Bernabè: "Su di noi pressioni per cedere la quota di Telecom Argentina"

L'INDAGINE

La rivelazione nei verbali dell'audizione dello scorso ottobre. Spunta il nome del gruppo Eurnekian-Gutierrez. Sulla vicenda aperto un fascicolo

di F.M.
“Nel caso dell'Argentina ci sono state effettivamente delle pressioni per la cessione della quota di proprietà Telecom. La vicenda è stata effettivamente strana”. È uno dei passaggi del verbale di audizione del primo ottobre scorso, data in cui venne ascoltato, in qualità di teste, l'amministratore delegato di Telecom Italia, Franco Bernabè, dal procuratore aggiunto di Roma, Giancarlo Capaldo.
Il numero uno di Telecom venne convocato a piazzale Clodio come persona informata sui fatti in relazione all'indagine sul maxi-riciclaggio di 2 miliardi di euro tramite truffe telefoniche.

“Quando sono arrivato in azienda - ha dichiarato Bernabè, che è Ad di Telecom dal 2007 - mi sono trovato davanti ad un contratto che prevedeva una call, una opzione di acquisto, che ci consentiva di ottenere la maggioranza della società (Telecom Argentina ndr). Alla fine del 2007, verificata la convenienza dell'operazione, chiedo di esercitare l'opzione ed acquisire la maggioranza. A quel punto succede il finimondo e su sollecitazione del partner argentino, la famiglia Wertheim, viene attivato un contenzioso in cui il governo argentino, tramite la sua autorità antitrust, impone di vendere la partecipazione in quanto Telecom Italia è partecipata da Telefonica, anch'essa presente sul mercato argentino”.

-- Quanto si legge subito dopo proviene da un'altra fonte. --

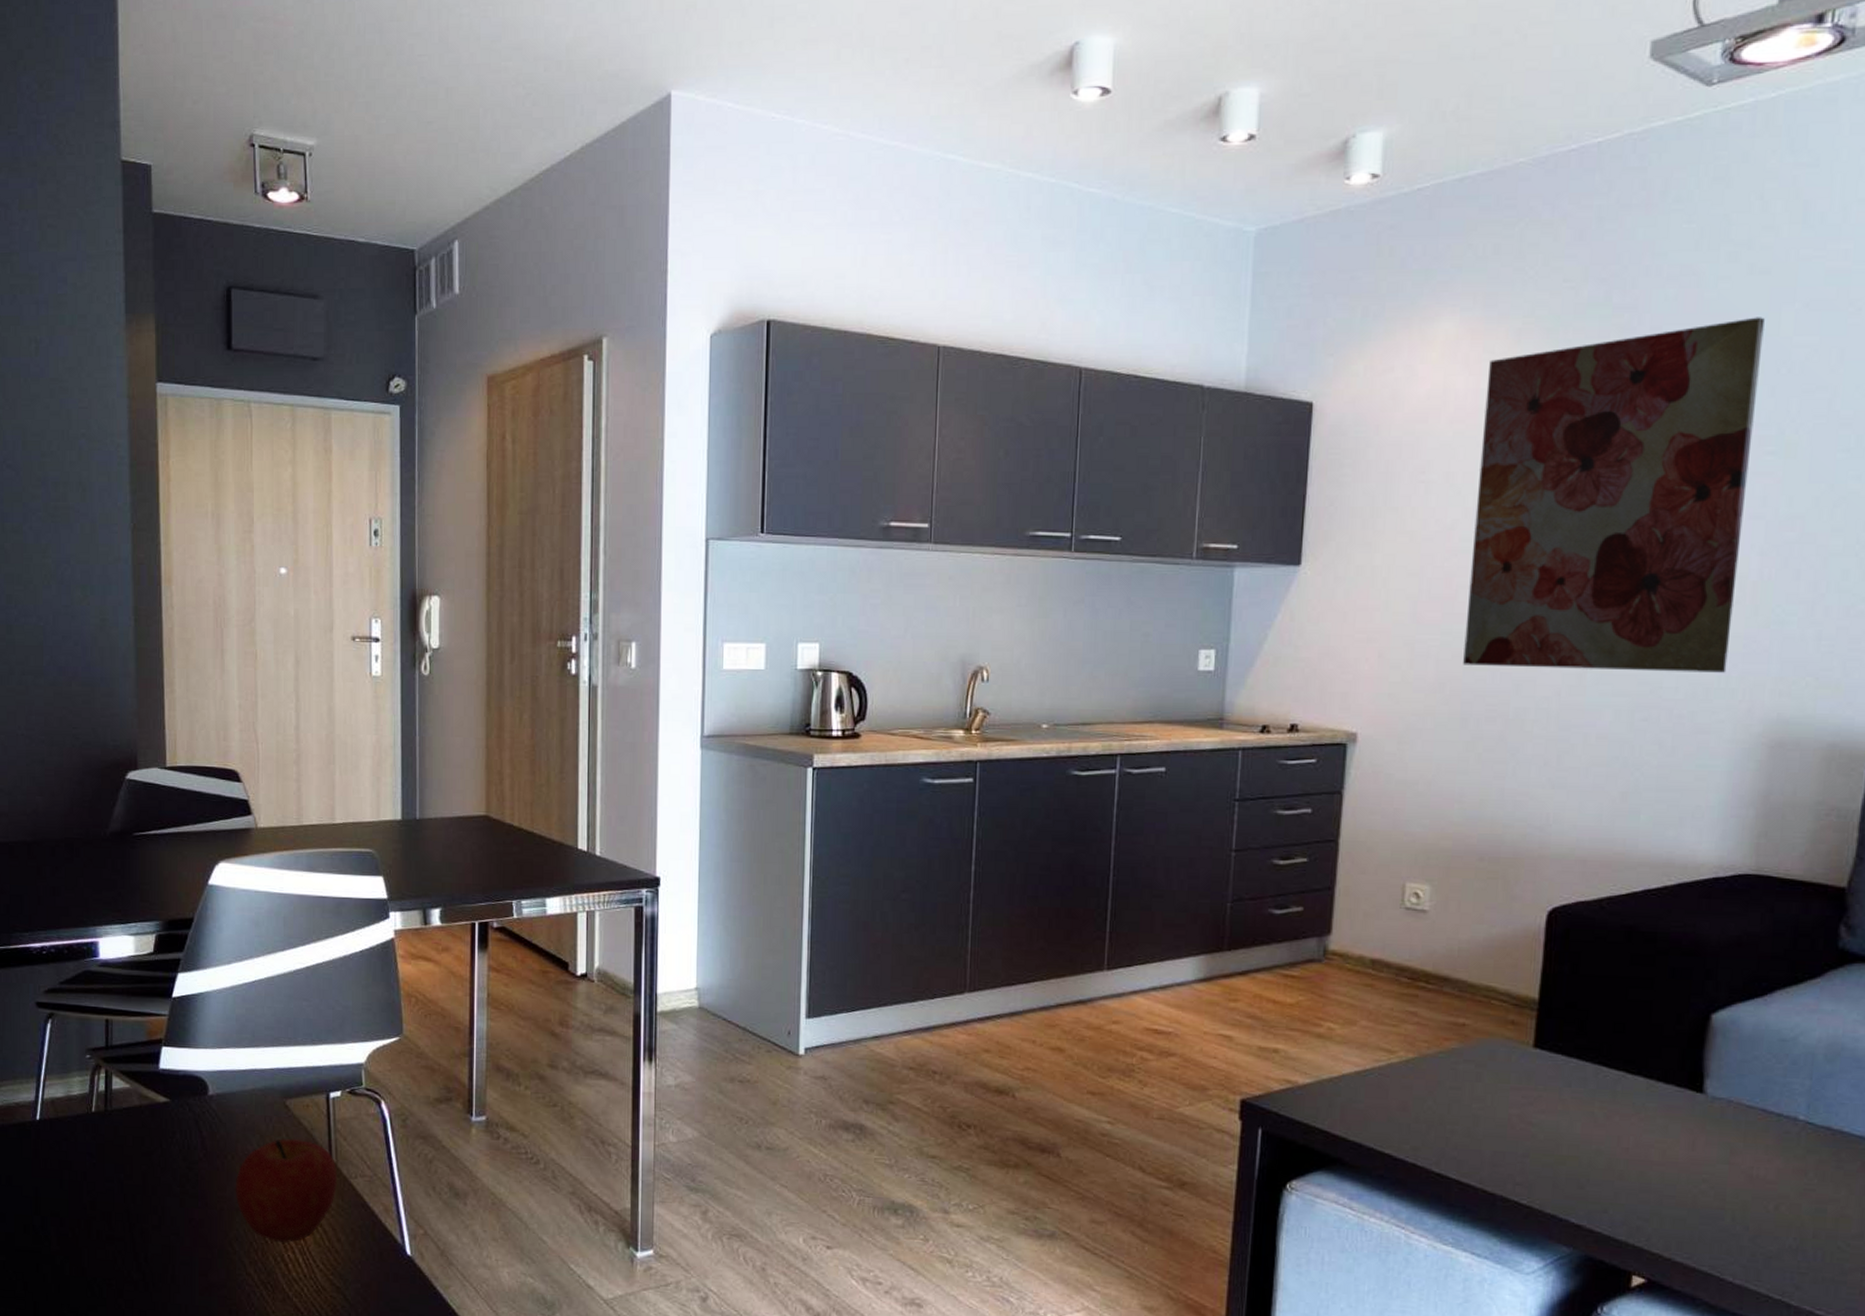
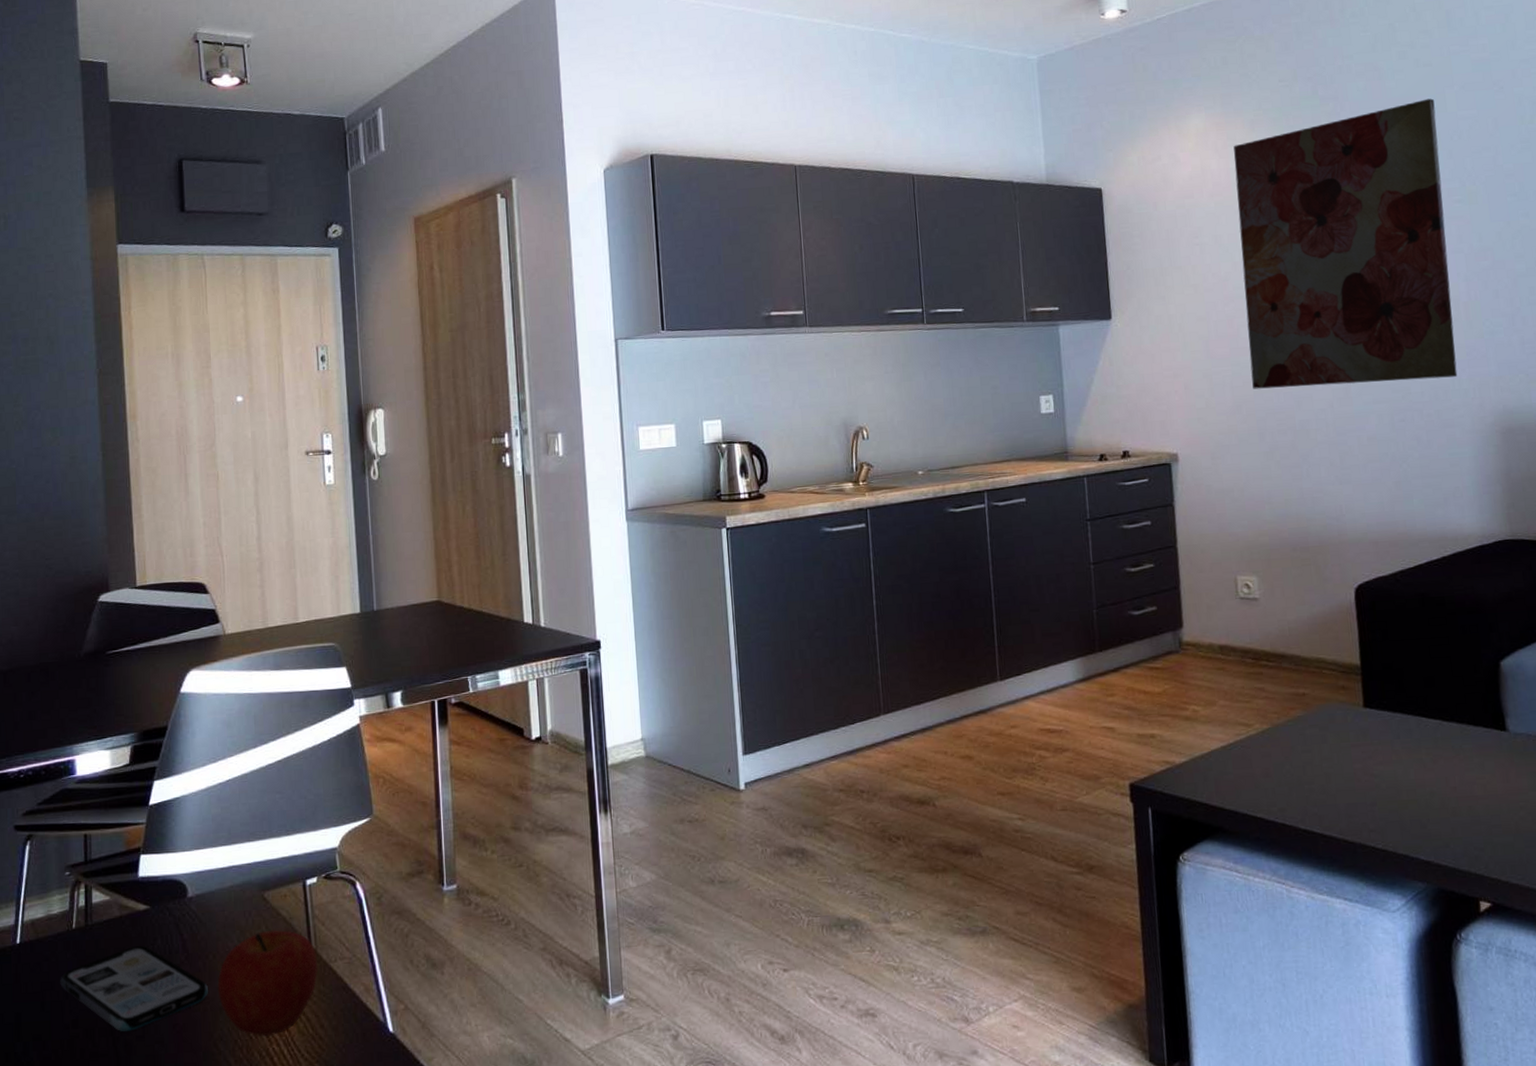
smartphone: none [78,1136,225,1220] -> present [60,945,208,1032]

Nel proseguire con la ricostruzione Bernabè spiega: "Da parte nostra contestiamo le determinazioni dell'autorità amministrativa rivolgendoci alla magistratura argentina che ci dà ragione in più giudizi. La situazione si conclude con una sostanziale rinegoziazione della call che ci permetterà di consolidare Telecom Argentina. In tutto il periodo in cui si è svolta la vicenda, comunque, abbiamo ricevuto pressioni per cedere la partecipazione, in particolare al gruppo Eurnekian-Gutierrez. Vi erano altri gruppi interessati, tra i quali ricordo il gruppo Clarin”.
Su questa vicenda la Procura capitolina ha aperto un fascicolo, al momento senza indagati né ipotesi di reato.